═══ GIVEN ENTRIES ═══

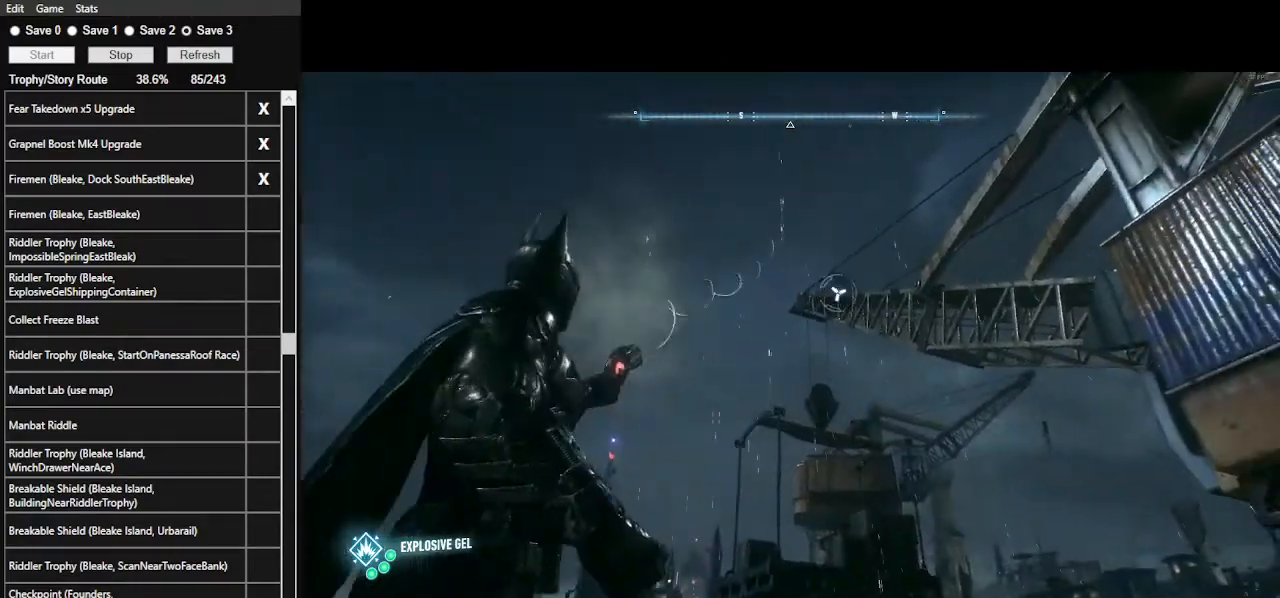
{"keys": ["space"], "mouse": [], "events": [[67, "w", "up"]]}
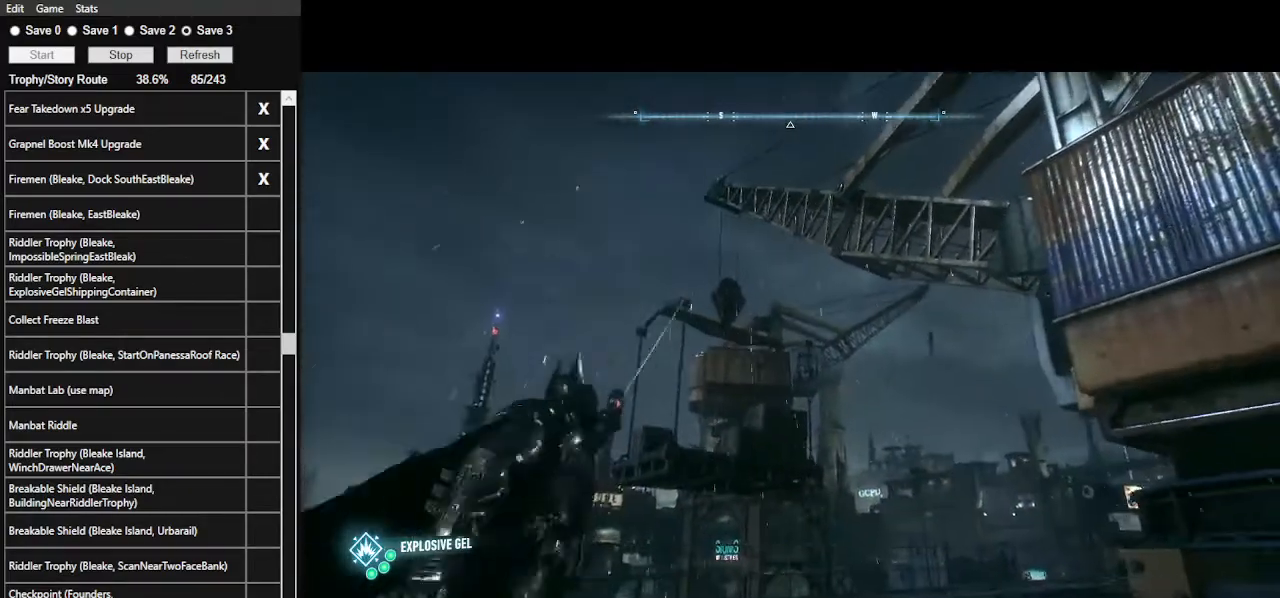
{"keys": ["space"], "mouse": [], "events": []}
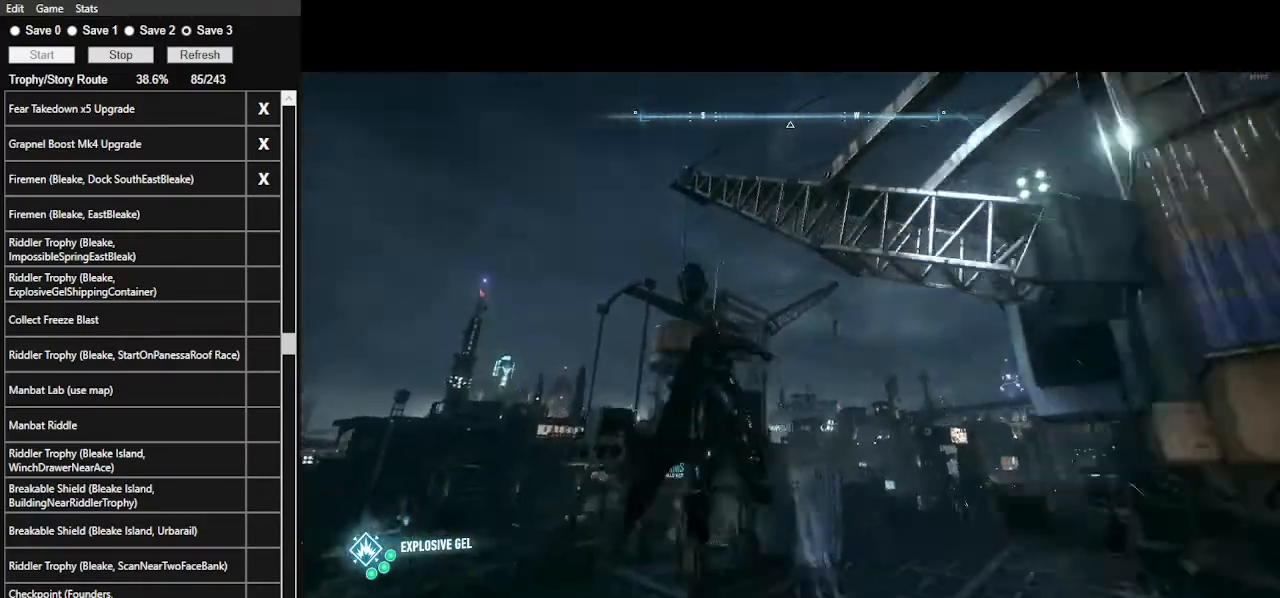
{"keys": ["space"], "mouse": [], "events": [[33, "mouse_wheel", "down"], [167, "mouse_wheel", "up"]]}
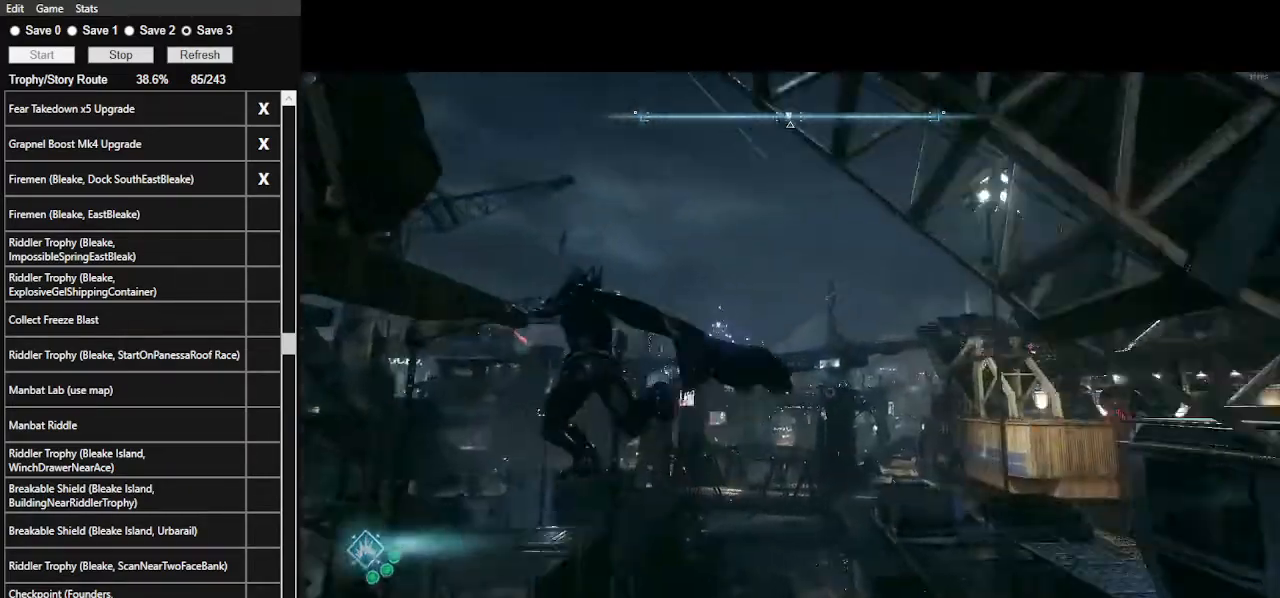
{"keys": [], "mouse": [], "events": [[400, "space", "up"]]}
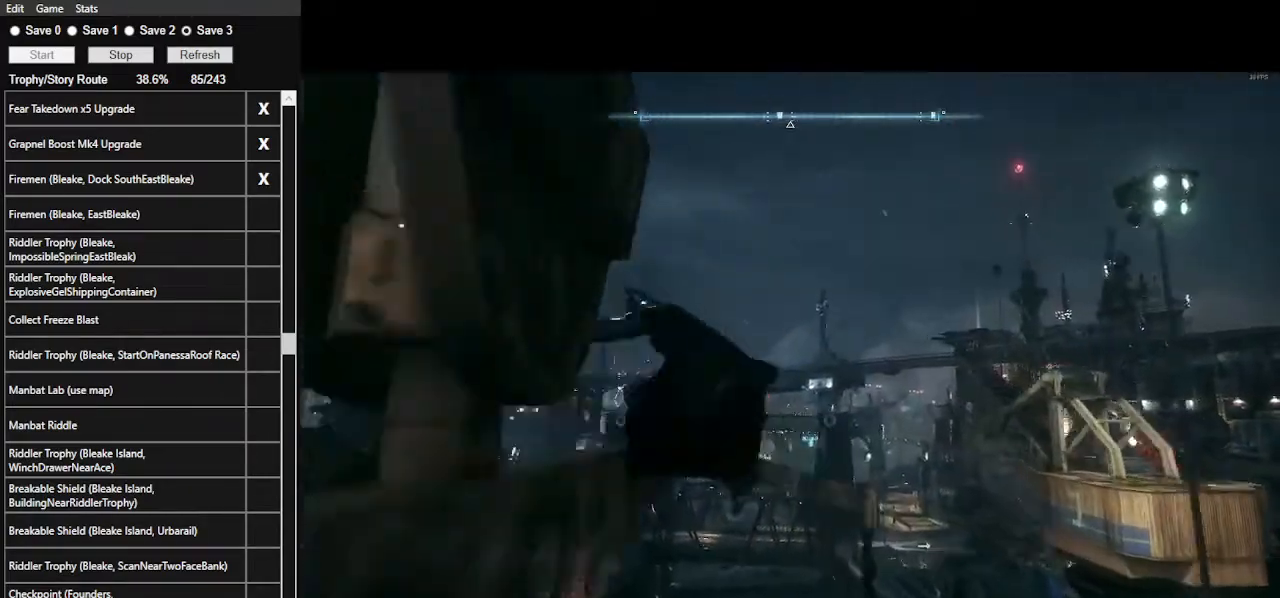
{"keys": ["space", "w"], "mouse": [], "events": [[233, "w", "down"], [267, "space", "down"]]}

═══
═══ GIVEN ENTRIES ═══

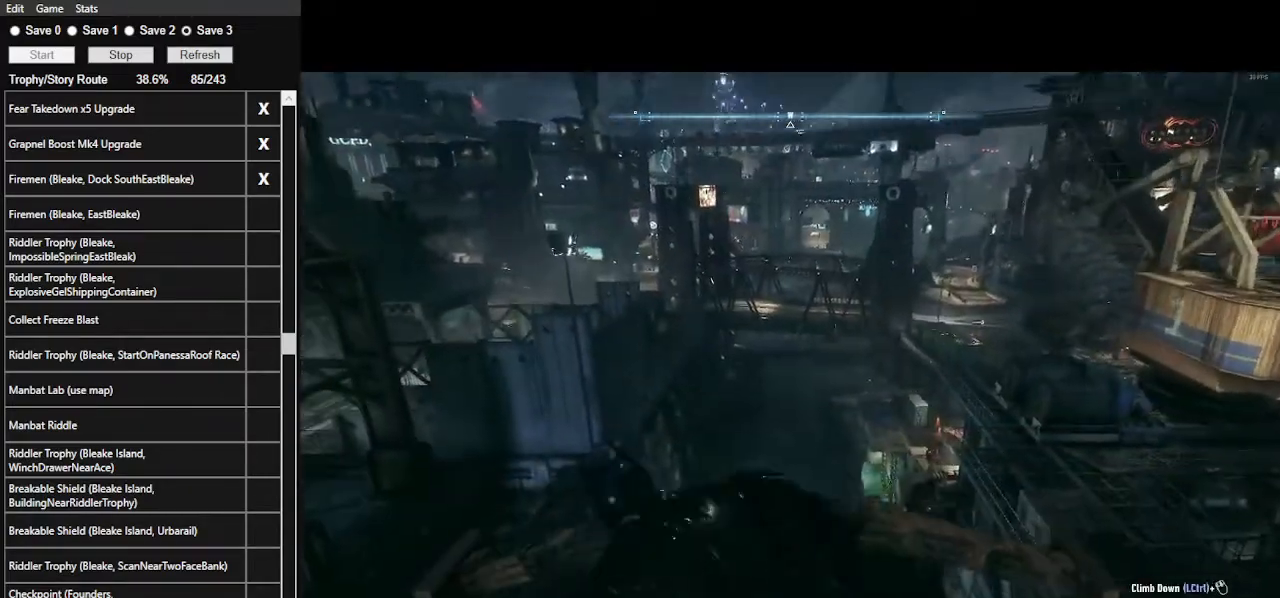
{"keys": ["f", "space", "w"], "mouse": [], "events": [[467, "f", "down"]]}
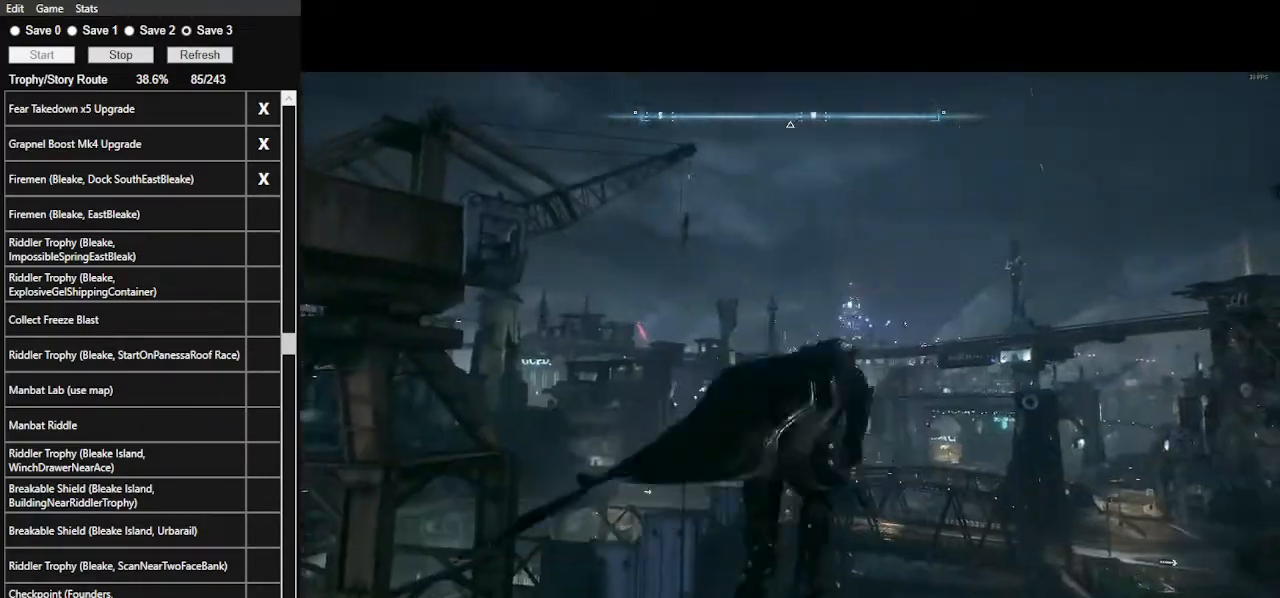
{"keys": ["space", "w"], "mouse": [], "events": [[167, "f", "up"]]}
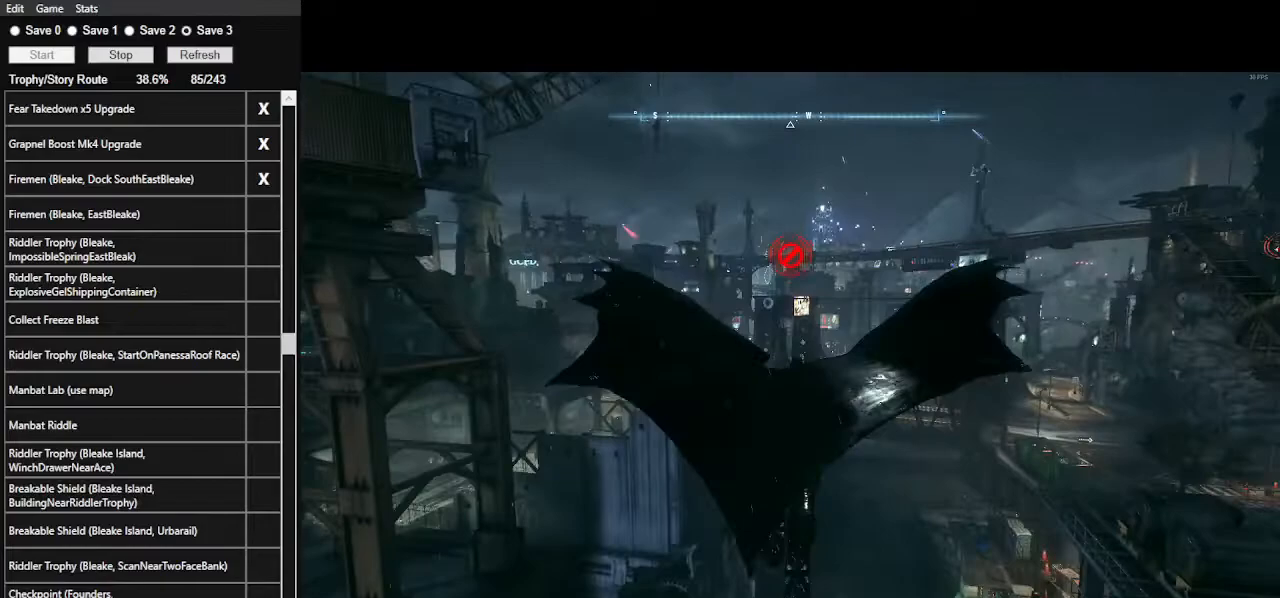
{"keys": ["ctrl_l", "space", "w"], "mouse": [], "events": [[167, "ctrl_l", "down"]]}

═══
═══ GIVEN ENTRIES ═══

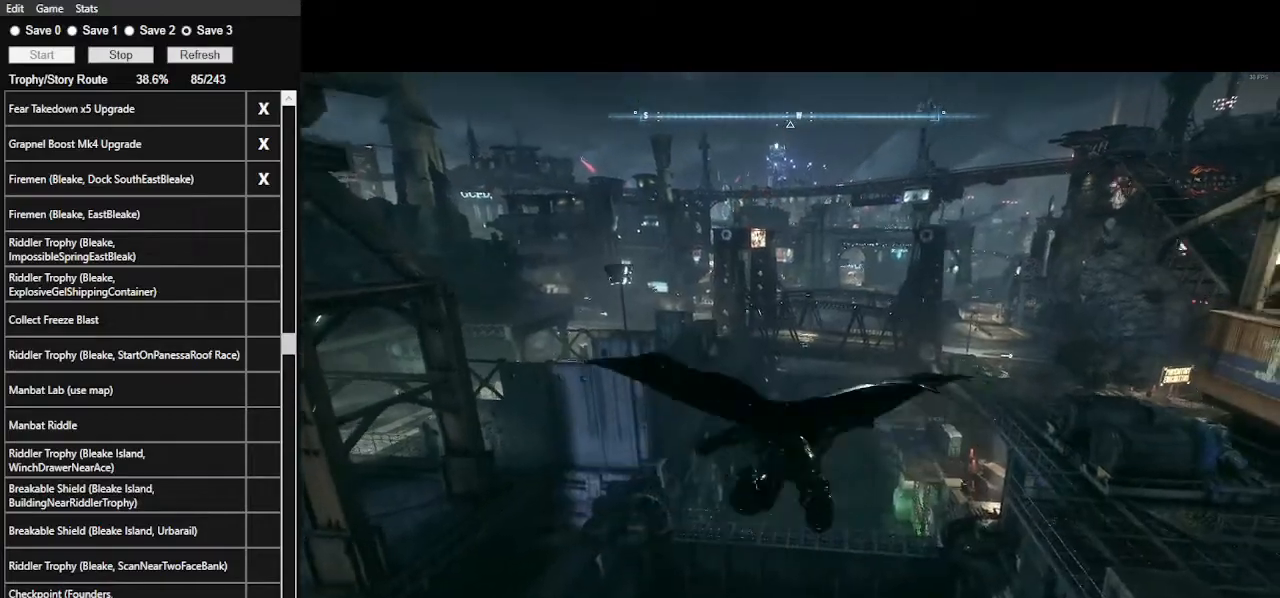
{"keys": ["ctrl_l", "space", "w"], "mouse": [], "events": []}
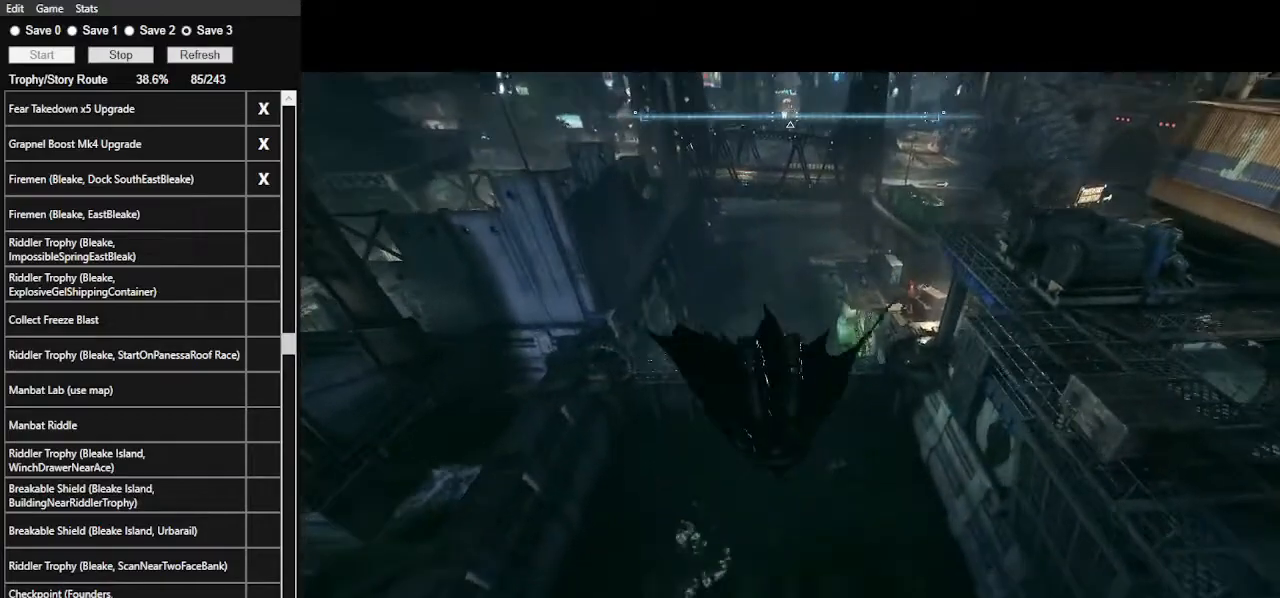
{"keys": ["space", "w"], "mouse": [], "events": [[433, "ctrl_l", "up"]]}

═══

Scan the material above for "down". Copy every line where it appears.

{"keys": ["space"], "mouse": [], "events": [[33, "mouse_wheel", "down"], [167, "mouse_wheel", "up"]]}
{"keys": ["space", "w"], "mouse": [], "events": [[233, "w", "down"], [267, "space", "down"]]}
{"keys": ["f", "space", "w"], "mouse": [], "events": [[467, "f", "down"]]}
{"keys": ["ctrl_l", "space", "w"], "mouse": [], "events": [[167, "ctrl_l", "down"]]}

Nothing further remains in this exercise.